Instead of answering this question, the reverend father, his eyes sparkling with rage, his lips white, his features contracted, looked fixedly at the princess, and said to her: “Do you know the amount of this inheritance, that we estimated at forty millions?”
“I understand,” cried the princess; “we have been deceived. The inheritance amounts to nothing, and all you have dare has been in vain.”
“Yes, it has indeed been in vain,” answered the reverend father, grinding his teeth with rage; “it was no question of forty millions, but of two hundred and twelve millions.
“Two hundred and twelve millions!” repeated the princess in amazement, as she drew back a step. “It is impossible!”
“I tell you I saw the vouchers, which were examined by the notary.”
“Two hundred and twelve millions?” resumed the princess, with deep dejection. “It is an immense and sovereign power—and you have renounced—you have not struggled for it, by every possible means, and till the last moment?”
“Madame, I have done all that I could!—notwithstanding the treachery of Gabriel, who this very morning declared that he renounced us, and separated from the Society.”
“Ungrateful!” said the princess, unaffectedly.
“The deed of gift, which I had the precaution to have prepared by the notary, was in such good, legal form, that in spite of the objections of that accursed soldier and his son, the notary had put me in possession of the treasure.”
“Two hundred and twelve millions!” repeated the princess clasping her hands. “Verily it is like a dream!”

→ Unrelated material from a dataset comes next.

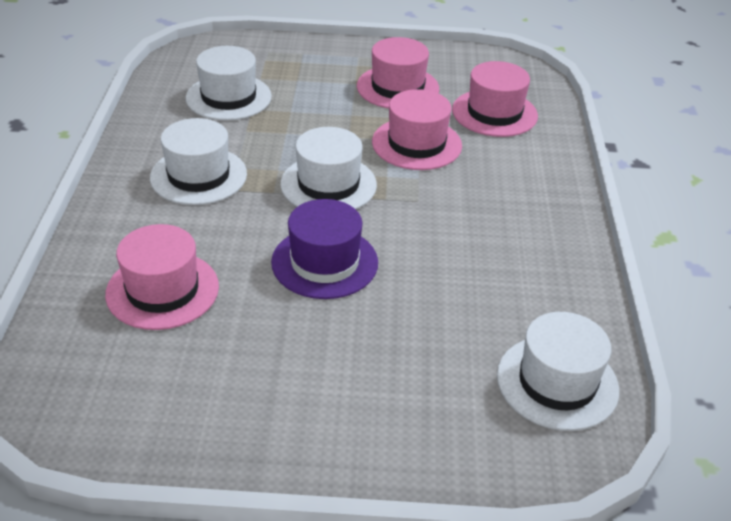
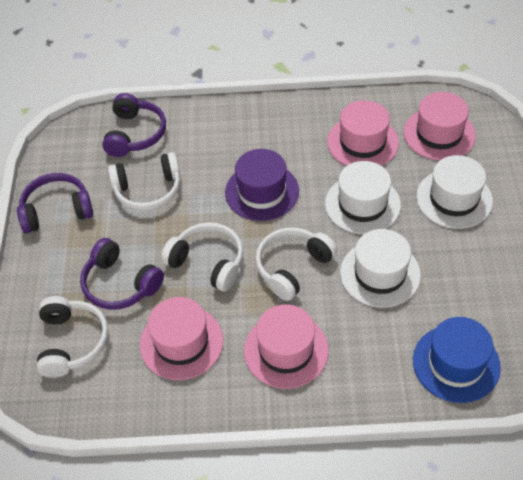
blue hat: 0 -> 1
purple headphones: 0 -> 3
white hat: 4 -> 3
white headphones: 0 -> 4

“Yes,” replied Father d’Aigrigny, bitterly, “for us, this possession is indeed a dream, for a codicil has been discovered, which puts off for three months and a half all the testamentary provisions. Now that our very precautions have roused the suspicion of all these heirs—now that they know the enormous amount at stake—they will be upon their guard; and all is lost.”
“But who is the wretch that produced this codicil?”